Que peut-on vraiment espérer de la réunion du G 20 qui débute aujourd'hui à Londres ? Nul ne le sait ?
Entre les Etats favorables à des plans de relance encore plus massifs, à l'instar des Etats-Unis, et ceux, européens principalement, qui prônent une régulation internationale du système financier, quelle vision l'emportera ?
Depuis 30 ans, avec l'avènement d'une économie fondée sur le modèle des inégalités croissantes, la capacité d'intervention des systèmes nationaux de régulation et de contrôle a été rognée au profit d'une liberté toujours plus grande des flux financiers.
Paradoxalement, à moins que cela ne soit pas un pur hasard, les transactions financières internationales et les mouvement de capitaux ont été simplifiées et fluidifiées à l'extrême, alors même que la mise en place de dispositifs de régulation et de contrôles nationaux a été ignorée. Quant à la coopération entre Etats pour l'échanges d'information et l'action judiciaire, elle en est à ses balbutiements, on l'a vu notamment avec l'affaire des comptes occultes de resortissants allemands, français, britanniques au italiens au Liechstenstein.
Au cas particulier, il s'agissait de fraude fiscale. Mais comment ne pas faire le lien entre fraude fiscale et transactions financières intenationales.
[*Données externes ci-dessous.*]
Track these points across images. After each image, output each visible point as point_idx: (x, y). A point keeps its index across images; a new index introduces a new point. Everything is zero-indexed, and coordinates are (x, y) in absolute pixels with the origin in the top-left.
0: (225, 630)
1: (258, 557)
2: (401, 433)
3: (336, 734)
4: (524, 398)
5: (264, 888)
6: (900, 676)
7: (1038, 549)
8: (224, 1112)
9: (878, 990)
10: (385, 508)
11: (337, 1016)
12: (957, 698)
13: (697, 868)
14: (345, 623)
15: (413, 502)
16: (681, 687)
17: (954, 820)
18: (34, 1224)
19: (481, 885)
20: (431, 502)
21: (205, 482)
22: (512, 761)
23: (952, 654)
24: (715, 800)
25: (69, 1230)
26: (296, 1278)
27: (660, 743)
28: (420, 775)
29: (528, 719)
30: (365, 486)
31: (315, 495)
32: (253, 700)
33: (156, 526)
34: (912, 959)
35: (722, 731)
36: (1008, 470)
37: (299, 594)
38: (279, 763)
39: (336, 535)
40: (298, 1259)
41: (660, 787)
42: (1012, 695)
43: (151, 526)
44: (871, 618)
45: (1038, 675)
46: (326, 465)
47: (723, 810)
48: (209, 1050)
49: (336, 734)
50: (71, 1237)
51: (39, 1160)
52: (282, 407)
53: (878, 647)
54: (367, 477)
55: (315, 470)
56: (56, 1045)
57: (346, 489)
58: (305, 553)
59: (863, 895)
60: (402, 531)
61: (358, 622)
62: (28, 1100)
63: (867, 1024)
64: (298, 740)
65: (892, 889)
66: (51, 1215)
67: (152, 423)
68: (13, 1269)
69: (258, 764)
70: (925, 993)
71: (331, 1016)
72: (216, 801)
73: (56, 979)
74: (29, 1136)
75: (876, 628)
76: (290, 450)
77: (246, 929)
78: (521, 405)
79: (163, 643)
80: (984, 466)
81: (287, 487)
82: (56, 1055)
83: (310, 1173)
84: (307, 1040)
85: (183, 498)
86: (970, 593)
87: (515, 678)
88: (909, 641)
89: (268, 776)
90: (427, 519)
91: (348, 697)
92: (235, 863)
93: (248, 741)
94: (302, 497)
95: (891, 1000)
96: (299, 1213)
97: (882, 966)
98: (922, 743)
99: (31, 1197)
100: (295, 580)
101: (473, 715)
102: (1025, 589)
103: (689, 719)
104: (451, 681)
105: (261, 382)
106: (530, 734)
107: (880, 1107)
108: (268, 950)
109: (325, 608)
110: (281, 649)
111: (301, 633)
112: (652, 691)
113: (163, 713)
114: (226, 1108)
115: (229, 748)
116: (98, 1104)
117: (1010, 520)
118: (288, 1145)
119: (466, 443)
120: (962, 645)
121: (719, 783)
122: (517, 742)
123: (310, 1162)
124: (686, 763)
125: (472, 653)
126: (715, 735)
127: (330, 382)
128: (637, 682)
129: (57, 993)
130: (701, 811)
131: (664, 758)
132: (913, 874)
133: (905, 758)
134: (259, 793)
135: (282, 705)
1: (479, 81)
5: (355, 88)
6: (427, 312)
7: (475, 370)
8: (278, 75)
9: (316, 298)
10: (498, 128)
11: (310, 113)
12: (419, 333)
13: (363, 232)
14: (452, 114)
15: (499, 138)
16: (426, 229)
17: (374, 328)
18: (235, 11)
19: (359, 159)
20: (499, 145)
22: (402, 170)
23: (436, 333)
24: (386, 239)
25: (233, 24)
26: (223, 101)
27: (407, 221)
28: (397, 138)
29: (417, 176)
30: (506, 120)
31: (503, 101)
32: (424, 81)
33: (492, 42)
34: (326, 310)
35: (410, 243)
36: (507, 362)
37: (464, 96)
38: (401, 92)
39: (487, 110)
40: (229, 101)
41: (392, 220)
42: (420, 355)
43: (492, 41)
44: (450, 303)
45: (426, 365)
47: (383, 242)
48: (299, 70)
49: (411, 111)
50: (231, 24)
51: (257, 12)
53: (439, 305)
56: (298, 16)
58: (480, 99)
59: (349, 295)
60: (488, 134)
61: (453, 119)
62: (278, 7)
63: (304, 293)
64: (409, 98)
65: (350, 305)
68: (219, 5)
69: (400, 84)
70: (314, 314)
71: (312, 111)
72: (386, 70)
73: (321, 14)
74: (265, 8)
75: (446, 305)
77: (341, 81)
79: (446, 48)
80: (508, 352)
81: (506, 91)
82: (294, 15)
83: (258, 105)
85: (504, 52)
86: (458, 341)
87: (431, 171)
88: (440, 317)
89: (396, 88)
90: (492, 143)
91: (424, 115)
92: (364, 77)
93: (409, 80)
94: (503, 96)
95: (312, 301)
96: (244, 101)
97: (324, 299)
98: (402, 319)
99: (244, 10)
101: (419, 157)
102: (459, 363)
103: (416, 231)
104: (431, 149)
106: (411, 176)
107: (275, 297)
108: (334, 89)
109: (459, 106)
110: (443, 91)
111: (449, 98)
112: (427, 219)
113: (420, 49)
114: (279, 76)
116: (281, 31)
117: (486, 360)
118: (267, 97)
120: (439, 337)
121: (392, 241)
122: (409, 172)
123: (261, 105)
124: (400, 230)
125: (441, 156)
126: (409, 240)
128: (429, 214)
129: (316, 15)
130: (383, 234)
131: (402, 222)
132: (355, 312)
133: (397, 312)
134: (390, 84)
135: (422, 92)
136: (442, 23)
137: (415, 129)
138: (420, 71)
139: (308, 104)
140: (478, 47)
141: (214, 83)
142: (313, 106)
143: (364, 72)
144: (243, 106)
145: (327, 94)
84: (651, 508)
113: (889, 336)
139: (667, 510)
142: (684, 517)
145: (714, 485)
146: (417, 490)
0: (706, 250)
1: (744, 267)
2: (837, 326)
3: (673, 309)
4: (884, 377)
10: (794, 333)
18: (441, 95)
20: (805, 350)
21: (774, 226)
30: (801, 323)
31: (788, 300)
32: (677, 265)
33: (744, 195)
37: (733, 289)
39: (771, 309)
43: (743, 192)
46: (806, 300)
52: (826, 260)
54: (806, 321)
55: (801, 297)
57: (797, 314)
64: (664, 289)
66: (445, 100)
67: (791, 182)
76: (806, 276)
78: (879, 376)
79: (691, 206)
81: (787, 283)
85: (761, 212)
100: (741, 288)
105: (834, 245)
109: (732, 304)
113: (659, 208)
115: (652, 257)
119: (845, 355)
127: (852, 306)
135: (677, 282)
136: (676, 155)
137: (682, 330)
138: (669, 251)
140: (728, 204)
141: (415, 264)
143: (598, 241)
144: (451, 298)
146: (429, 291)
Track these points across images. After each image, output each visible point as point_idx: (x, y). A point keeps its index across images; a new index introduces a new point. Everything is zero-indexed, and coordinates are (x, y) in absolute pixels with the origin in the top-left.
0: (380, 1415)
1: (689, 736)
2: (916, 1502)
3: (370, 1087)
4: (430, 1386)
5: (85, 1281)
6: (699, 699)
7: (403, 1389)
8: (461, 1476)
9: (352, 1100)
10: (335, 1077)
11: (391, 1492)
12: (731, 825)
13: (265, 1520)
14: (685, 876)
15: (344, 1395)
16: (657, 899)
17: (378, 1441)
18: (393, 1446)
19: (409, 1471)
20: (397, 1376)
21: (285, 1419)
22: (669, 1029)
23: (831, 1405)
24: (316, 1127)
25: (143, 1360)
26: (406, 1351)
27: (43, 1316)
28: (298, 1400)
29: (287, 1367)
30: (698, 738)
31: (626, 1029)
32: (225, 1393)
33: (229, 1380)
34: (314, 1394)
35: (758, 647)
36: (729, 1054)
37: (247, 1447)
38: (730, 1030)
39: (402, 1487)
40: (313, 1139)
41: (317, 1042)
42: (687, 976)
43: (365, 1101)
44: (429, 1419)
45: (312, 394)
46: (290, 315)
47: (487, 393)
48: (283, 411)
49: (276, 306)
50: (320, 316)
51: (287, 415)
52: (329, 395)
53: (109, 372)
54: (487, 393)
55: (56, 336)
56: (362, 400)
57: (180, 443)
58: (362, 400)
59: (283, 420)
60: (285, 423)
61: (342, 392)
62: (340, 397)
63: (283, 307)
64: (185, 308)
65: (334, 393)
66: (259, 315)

De même, peut-on ignorer que "l'argent noir" des trafics internationaux et du crime organisé représentent des centaines de milliards (on parle de 500 Mds) de dollars par an qui ont vocation à s'investir, dans un 2ème temps, dans l'économie supposée légale, via le blanchiment.
Or, en l'absence de tout système de régulation, tous les types de capitaux (les "propres", les "noirs", les "gris") circulent à la vitesse de l'électronique sans le moindre contrôle, à quelque stade que ce soit (banques, banques centrales, sociétés de change et opérateurs de bourse, autorité nationale des marchés financiers).
Veut-on vraiment laisser les choses en l'Etat ?
En 1996, sur l'initiative de M. Bertossa, Procureur de Genève, des magistrats européens, dont Renaud Van Ruymbaecke, ont lancé "l'appel de Genève" pour la lutte contre le blanchiment d'argent sale et les paradis fiscaux. Ils proposaient, ni plus, ni moins, l'éradication des paradis fiscaux avec une disposition légale assez simple à mettre en place dans le droit fiscal des Etats les plus développés : la non reconnaissance de toute personne morale (société, autrement dit) ayant son siège dans un paradis fiscal, selon la "liste noire" établie par le G.A.F.I. La conséquence de cette disposition, en droit fiscal, est que tout transfert de fonds entre une société ayant son siège en France (par exemple) et une société basée dans un paradis fiscal est considéré comme nul et / ou fictif, ce qui implique que les sommes transférées sont réintégrées dans le résultat imposable à l'impôt sur les sociétés et taxées à ce titre.
Trop simple et brutal me direz-vous ? Oui, mais beaucoup moins que le système financier international actuel et ses "grandes lessiveuses".
Le procureur Bertossa était l'invité, samedi 28 mars, à 9h , de l'émission "Rue des entrepreneurs", sur France Inter. Il a rappelé le peu de progrès accomplis depuis 13 ans, en dépit de signes récents, de la part de la Suisse notamment, d'une plus grande volonté de moraliser les flux financiers internationaux.
Son combat est donc toujours d'actualité. Les chefs d'Etats et de gouvernement réunis à Londres auront-ils le courage, la volonté et l'éthique nécessaires pour initier des mesures sur ce terrain là.